### Problem to work on
Among the entries that follow, how many lines contain the string "which"? Write the number alone.
::::::::::
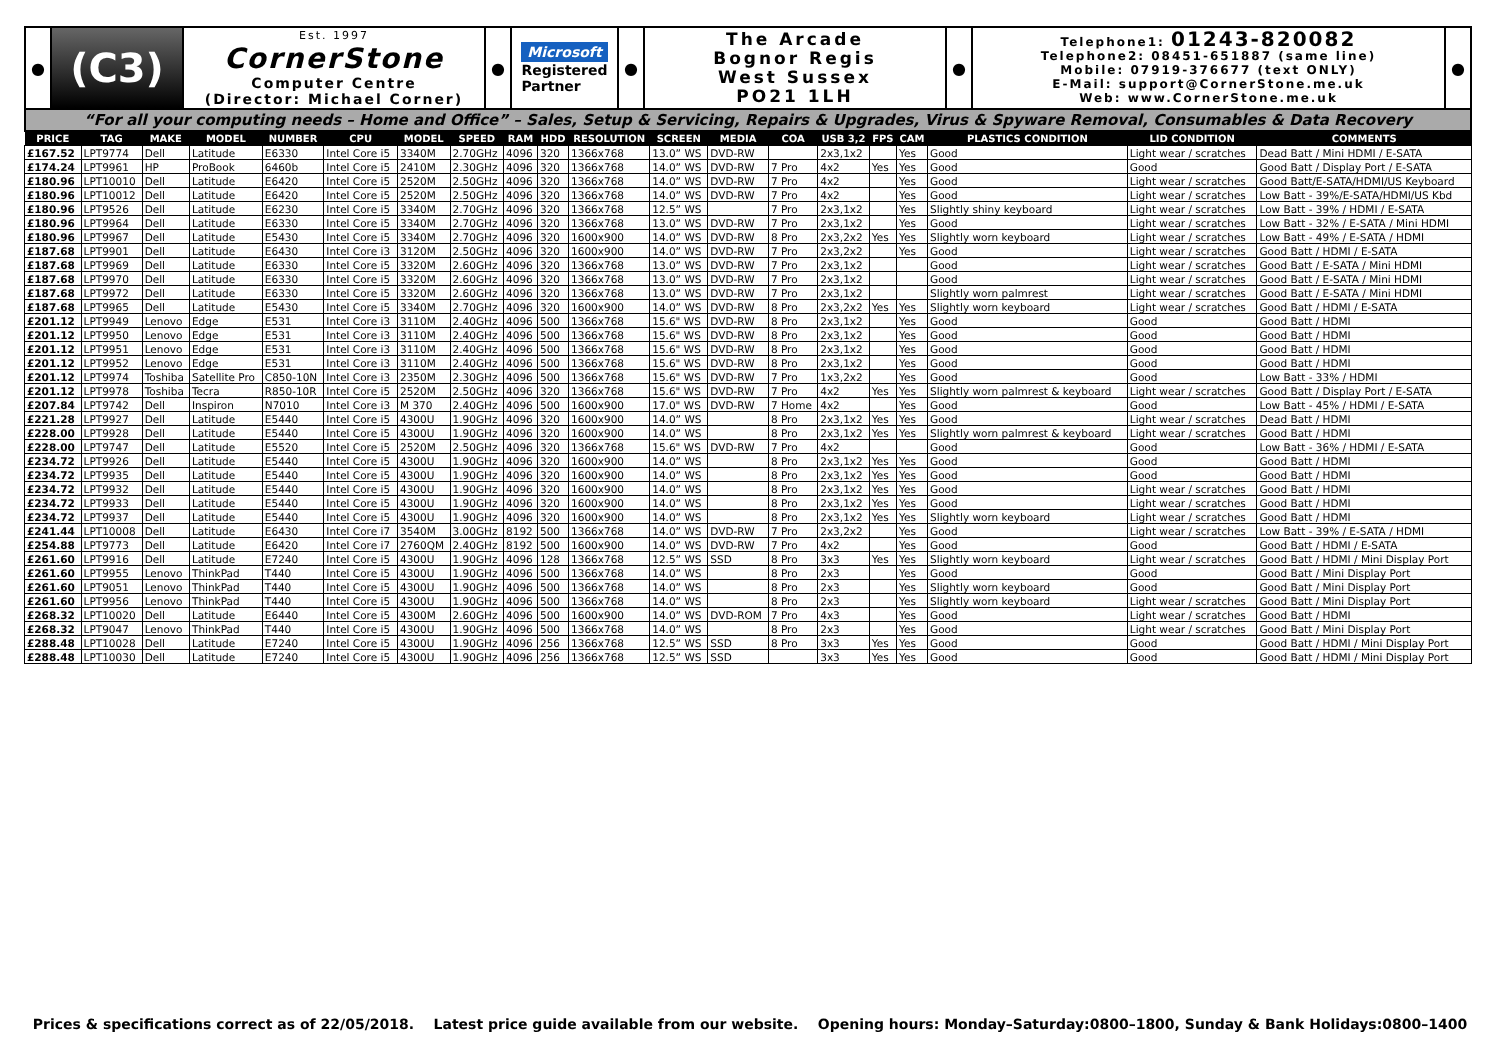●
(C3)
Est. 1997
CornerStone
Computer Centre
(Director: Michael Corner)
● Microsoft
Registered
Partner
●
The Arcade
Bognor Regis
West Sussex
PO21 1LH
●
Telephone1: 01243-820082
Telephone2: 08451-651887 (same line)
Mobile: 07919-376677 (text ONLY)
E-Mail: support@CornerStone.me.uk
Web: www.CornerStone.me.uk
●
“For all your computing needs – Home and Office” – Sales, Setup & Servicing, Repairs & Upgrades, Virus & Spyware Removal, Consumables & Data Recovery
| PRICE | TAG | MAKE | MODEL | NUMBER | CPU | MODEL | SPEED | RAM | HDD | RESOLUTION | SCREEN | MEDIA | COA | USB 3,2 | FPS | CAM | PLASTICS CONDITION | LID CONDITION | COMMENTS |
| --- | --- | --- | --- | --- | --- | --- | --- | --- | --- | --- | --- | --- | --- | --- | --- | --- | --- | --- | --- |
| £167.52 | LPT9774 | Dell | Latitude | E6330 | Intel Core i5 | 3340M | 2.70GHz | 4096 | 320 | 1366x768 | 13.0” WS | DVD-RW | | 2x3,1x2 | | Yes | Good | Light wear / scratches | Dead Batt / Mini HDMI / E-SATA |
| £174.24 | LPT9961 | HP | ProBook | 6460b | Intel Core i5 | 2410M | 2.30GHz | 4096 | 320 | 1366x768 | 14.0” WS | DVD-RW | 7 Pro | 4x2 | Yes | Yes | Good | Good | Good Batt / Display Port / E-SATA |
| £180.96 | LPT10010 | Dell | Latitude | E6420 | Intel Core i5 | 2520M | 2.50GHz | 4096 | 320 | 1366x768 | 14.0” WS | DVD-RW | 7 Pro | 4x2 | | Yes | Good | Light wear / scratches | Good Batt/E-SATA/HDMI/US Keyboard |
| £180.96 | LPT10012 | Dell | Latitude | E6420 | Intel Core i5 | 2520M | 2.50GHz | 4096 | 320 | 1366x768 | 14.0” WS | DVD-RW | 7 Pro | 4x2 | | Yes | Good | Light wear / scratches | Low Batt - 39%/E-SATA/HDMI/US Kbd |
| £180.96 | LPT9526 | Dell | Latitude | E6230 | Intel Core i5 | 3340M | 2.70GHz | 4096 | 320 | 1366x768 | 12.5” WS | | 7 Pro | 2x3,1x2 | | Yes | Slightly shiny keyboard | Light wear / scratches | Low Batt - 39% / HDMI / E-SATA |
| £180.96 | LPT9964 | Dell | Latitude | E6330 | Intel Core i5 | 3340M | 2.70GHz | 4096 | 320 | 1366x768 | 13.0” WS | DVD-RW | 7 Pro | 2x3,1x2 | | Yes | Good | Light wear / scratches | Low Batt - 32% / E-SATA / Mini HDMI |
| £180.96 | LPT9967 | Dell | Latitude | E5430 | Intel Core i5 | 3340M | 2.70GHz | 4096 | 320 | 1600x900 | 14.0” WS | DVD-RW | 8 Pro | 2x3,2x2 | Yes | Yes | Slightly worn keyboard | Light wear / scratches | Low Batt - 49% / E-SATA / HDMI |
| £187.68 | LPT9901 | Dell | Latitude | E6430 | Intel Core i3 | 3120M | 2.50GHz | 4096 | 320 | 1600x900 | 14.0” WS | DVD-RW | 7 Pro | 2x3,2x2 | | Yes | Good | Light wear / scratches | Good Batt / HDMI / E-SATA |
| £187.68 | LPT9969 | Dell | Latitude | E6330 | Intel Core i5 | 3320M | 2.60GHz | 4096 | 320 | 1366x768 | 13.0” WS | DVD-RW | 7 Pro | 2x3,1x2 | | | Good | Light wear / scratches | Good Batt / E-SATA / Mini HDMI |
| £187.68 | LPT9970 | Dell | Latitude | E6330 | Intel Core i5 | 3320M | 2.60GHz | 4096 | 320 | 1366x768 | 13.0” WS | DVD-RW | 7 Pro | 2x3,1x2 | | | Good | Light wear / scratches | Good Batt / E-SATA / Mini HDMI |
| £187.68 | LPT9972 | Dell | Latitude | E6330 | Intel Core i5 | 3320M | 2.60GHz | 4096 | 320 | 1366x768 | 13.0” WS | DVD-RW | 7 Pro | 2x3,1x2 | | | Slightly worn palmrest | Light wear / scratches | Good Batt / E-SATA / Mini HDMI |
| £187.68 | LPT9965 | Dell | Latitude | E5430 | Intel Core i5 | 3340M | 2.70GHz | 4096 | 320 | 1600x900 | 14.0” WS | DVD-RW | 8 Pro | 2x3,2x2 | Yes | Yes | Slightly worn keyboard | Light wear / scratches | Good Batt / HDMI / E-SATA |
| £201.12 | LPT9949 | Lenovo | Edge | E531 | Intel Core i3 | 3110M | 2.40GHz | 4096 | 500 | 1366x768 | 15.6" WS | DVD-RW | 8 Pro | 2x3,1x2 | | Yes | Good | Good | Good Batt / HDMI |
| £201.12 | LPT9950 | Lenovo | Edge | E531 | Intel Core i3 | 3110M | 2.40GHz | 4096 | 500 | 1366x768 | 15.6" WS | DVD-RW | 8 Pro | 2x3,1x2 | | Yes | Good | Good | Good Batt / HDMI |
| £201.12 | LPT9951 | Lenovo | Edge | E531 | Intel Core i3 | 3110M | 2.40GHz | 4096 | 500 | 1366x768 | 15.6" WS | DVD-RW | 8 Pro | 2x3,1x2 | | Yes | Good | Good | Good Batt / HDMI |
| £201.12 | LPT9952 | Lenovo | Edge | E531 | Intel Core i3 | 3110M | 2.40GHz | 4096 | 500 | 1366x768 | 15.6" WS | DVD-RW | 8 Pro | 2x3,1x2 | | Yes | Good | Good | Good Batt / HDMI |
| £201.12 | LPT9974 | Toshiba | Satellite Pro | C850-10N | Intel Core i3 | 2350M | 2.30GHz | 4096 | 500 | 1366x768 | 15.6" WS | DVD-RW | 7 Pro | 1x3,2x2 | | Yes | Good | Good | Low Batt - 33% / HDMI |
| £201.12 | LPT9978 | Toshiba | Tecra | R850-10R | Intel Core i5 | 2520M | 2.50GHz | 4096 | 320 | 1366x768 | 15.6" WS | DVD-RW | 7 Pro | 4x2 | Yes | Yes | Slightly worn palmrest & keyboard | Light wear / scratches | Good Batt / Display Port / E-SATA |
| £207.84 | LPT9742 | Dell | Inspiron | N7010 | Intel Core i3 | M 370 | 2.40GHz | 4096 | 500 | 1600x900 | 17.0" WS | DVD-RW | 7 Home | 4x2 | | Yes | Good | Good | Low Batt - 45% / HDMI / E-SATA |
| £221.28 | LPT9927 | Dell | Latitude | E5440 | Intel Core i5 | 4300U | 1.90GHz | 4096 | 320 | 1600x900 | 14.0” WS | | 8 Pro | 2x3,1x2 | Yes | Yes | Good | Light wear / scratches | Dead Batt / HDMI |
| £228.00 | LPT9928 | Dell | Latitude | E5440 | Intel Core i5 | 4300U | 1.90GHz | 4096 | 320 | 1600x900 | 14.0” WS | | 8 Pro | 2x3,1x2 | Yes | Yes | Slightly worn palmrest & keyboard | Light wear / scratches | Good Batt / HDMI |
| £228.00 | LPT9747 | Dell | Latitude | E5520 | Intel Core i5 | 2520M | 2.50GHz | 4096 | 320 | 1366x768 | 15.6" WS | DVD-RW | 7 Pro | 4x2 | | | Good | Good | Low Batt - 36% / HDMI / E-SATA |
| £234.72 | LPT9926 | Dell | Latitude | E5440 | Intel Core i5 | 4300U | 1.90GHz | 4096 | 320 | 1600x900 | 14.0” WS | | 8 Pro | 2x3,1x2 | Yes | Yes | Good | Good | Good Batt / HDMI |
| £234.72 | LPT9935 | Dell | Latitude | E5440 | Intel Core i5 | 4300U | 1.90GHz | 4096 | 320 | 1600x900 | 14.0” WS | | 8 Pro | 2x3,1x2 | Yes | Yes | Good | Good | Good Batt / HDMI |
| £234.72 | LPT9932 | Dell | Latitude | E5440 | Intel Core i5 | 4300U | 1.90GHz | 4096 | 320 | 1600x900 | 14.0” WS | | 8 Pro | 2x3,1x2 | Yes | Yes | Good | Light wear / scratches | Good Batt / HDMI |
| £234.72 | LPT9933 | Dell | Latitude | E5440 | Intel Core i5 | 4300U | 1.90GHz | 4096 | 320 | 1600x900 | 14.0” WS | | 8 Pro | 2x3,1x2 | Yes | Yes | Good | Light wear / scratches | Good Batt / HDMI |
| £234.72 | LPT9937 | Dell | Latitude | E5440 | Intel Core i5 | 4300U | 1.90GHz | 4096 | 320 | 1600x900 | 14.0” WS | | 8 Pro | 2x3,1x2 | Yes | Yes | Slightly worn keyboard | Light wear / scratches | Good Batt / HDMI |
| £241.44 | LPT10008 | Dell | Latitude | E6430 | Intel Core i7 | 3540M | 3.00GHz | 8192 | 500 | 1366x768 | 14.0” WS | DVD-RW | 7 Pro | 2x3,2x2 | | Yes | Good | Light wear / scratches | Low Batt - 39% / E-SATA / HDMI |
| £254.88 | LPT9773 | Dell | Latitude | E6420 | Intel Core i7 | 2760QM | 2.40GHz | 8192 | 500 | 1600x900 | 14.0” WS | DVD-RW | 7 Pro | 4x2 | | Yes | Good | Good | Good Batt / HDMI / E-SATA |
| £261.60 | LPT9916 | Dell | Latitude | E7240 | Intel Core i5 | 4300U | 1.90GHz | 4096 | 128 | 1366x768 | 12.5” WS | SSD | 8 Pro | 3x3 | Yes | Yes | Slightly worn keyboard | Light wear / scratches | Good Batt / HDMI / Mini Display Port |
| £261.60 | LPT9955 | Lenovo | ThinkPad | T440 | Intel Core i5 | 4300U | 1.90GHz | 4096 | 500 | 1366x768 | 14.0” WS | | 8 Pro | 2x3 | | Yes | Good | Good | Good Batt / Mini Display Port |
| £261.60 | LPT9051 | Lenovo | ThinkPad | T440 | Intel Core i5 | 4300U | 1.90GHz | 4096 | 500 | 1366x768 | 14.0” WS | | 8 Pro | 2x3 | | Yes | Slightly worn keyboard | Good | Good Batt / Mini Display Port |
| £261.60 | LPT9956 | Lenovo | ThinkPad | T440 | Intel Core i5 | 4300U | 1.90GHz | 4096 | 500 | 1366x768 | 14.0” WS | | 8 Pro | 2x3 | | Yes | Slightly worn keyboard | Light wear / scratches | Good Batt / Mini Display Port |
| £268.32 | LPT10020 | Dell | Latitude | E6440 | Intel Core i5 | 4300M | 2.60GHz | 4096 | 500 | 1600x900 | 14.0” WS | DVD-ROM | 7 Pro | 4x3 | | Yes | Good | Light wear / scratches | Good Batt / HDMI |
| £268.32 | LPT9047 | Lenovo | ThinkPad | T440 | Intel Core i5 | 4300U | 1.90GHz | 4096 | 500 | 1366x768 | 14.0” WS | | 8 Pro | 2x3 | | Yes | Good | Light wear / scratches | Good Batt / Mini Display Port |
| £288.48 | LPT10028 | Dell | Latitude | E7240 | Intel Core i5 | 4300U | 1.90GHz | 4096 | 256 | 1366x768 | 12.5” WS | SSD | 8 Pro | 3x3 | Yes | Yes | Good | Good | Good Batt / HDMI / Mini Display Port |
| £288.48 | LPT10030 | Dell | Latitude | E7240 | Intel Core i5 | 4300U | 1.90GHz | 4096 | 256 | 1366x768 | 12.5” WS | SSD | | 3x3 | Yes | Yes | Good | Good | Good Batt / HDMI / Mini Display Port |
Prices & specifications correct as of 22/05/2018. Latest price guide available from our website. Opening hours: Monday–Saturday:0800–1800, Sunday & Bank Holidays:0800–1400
::::::::::
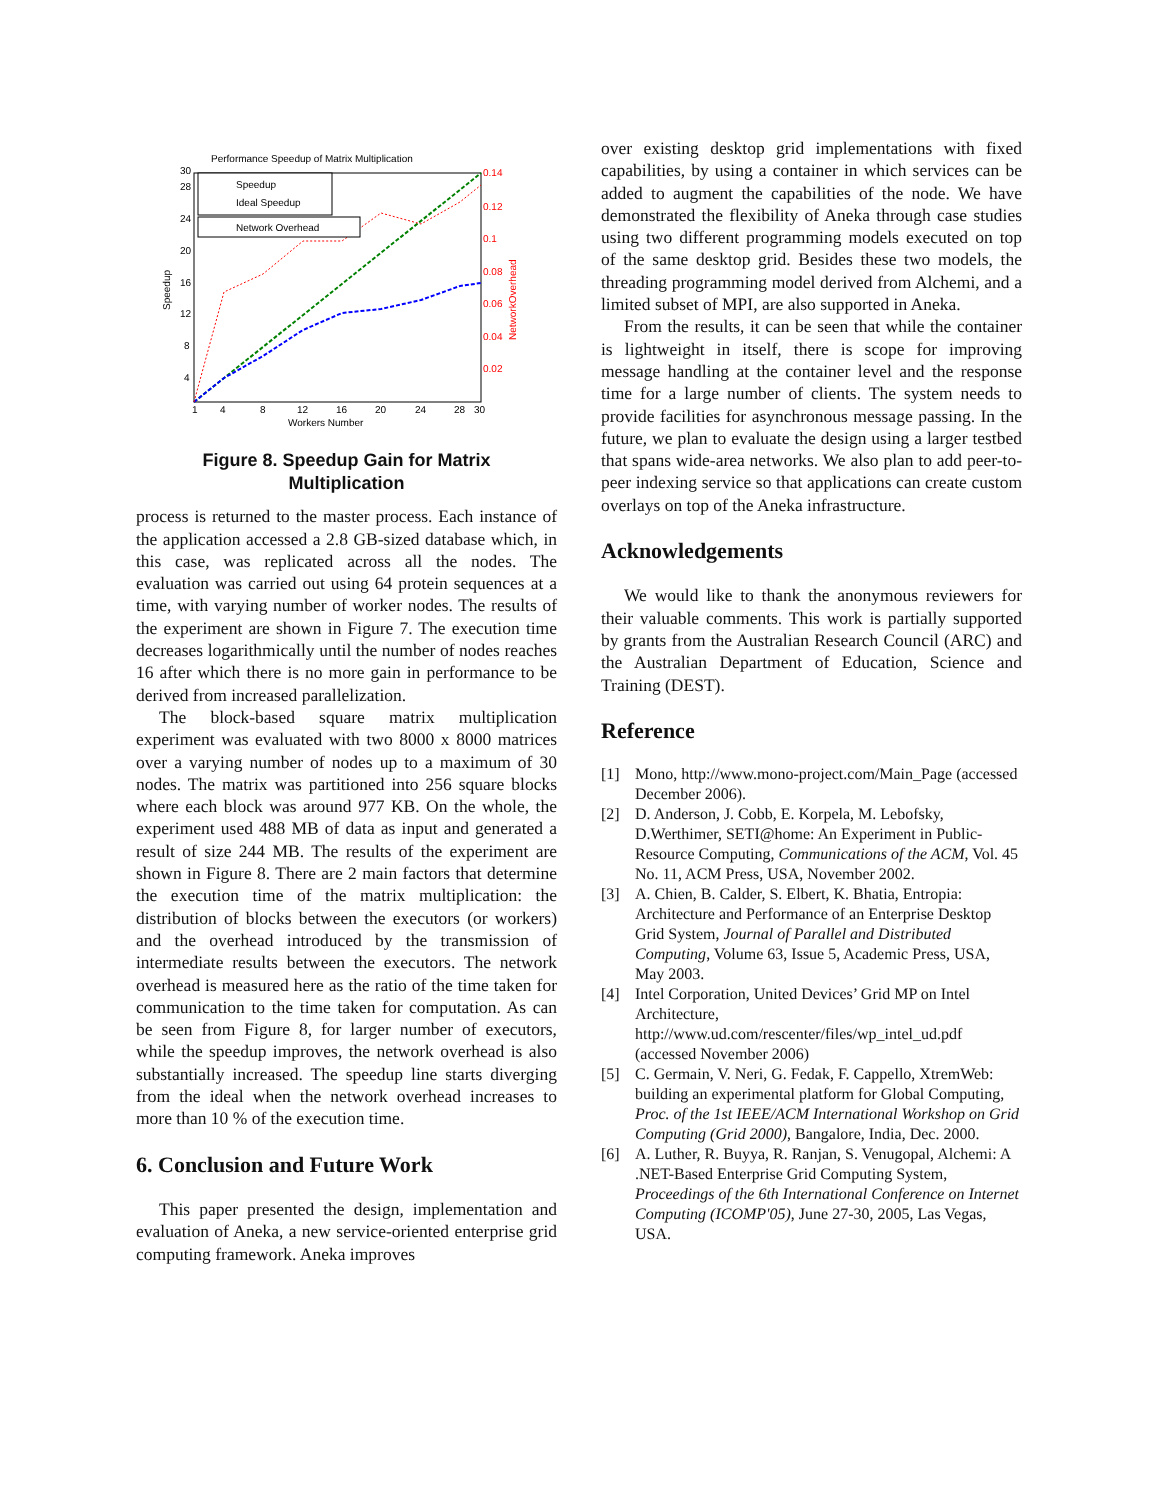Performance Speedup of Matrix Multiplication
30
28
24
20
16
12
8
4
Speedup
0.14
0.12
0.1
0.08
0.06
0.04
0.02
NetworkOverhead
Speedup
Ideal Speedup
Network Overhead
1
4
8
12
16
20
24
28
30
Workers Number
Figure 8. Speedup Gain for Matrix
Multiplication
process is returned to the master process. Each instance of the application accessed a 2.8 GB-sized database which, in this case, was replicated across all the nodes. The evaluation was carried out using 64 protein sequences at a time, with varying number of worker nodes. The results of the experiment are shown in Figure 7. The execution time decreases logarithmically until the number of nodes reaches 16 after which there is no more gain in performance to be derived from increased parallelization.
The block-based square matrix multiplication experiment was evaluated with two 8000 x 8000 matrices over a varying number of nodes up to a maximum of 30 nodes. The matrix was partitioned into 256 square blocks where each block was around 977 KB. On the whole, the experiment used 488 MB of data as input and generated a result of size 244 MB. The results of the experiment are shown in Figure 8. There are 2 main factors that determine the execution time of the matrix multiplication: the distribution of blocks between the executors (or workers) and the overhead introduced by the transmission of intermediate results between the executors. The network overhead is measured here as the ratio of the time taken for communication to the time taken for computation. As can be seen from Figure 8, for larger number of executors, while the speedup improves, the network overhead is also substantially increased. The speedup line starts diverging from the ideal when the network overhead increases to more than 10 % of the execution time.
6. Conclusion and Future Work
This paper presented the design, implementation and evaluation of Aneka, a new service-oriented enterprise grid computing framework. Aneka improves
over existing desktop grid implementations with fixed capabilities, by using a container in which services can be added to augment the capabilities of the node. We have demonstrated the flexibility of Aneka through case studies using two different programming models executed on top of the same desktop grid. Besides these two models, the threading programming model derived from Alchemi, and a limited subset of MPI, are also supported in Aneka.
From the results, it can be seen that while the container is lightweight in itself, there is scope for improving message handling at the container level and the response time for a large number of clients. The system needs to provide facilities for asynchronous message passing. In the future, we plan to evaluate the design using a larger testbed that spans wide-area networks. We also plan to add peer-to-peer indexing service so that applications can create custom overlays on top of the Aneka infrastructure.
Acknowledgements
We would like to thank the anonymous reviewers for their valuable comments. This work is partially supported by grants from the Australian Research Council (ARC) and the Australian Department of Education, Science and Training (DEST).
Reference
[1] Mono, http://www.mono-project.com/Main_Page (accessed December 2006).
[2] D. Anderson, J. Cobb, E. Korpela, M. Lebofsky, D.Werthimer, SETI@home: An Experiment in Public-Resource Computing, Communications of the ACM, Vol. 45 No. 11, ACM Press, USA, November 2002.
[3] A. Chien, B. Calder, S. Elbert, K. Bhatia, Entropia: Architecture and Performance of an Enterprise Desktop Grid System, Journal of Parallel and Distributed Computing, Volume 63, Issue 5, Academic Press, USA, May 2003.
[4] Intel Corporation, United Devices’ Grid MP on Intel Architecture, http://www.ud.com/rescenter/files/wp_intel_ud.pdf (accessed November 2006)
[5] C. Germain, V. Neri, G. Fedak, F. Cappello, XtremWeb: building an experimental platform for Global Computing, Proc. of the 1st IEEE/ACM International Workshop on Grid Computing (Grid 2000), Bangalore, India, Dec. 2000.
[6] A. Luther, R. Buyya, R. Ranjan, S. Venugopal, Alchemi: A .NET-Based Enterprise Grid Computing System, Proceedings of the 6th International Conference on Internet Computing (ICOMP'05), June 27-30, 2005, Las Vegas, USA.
::::::::::
### Task output
2